Elizabeth Wardwell was always thought of as a kind old woman. Recent suspect of Akash has led some to believe her to be a w..... no, of course not. Not kind old Elizabeth, she's just a poor old woman, right...........


----------



## fick209 (Aug 31, 2009)

Another great creation Tyler...I'm looking forward to seeing them all together in your 2010 haunt!


----------



## IMU (Apr 8, 2009)

Very nice ... and creepy!


----------



## Spooky1 (Aug 25, 2008)

What big eye's you have Grandma! Liz looks quite creepy.


----------



## Devils Chariot (May 23, 2007)

She's a witch!!! Burn her!!! Keep the great work comin Tyler.

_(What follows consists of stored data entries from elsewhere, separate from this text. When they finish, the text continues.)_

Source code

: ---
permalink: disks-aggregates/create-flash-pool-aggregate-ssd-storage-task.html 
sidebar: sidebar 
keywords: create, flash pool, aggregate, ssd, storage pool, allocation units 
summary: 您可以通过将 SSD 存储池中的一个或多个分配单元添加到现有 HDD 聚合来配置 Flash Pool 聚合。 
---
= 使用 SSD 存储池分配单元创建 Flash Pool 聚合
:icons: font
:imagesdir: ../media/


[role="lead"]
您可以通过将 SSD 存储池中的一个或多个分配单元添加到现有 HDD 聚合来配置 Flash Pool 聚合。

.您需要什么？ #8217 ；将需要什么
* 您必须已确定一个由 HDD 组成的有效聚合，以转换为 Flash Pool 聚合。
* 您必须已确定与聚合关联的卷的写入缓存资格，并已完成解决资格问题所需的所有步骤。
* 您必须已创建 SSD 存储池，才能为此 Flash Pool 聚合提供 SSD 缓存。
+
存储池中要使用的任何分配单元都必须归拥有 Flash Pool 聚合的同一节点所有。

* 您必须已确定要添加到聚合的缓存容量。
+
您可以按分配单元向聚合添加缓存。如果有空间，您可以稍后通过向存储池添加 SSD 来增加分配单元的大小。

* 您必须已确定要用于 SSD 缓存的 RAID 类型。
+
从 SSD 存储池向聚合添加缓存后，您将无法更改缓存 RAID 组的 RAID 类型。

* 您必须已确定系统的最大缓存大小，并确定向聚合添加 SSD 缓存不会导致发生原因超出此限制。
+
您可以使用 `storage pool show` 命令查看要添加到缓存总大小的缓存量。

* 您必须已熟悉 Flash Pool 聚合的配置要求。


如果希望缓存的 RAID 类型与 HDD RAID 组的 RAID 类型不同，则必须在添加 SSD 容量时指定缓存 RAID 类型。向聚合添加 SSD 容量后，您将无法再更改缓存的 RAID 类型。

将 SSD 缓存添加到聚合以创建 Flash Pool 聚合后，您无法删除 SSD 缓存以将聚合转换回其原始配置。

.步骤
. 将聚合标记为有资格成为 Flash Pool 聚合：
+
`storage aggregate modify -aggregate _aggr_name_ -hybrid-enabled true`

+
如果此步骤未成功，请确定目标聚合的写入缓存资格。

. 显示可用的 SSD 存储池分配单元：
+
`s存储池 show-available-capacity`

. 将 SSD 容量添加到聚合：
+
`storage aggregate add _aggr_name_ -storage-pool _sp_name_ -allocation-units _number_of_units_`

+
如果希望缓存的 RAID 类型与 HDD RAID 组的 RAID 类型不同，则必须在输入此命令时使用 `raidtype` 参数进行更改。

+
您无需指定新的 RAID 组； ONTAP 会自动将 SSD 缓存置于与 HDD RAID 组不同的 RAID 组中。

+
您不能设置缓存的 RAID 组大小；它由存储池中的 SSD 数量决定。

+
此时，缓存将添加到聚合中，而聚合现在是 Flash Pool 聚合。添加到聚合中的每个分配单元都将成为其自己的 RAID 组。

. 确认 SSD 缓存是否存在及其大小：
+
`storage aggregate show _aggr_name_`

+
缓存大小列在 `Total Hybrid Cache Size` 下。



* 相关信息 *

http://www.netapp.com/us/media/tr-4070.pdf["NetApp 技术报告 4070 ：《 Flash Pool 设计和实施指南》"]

BTW, where do you store your millions of props?


----------



## RoxyBlue (Oct 6, 2008)

Love the sneer she has!


----------



## Joiseygal (Sep 3, 2008)

Looks really good Tyler and great expression on her face!


----------



## nixie (Sep 17, 2008)

I love her! Your creations all have such wonderful expressions and character!


----------



## ScreamingScarecrow (Oct 1, 2008)

She looks great!


----------



## Tyler (Jul 17, 2008)

Devils Chariot said:


> She's a witch!!! Burn her!!! Keep the great work comin Tyler.
> 
> BTW, where do you store your millions of props?


Thanks guys!!
And, well the shed, crawlspace, and my room!haha I have bunkbeds and the entire top is filled with stuff! I have half the tree up there.


----------



## scareme (Aug 29, 2006)

Looks great. Yeah, storage is always an issue.


----------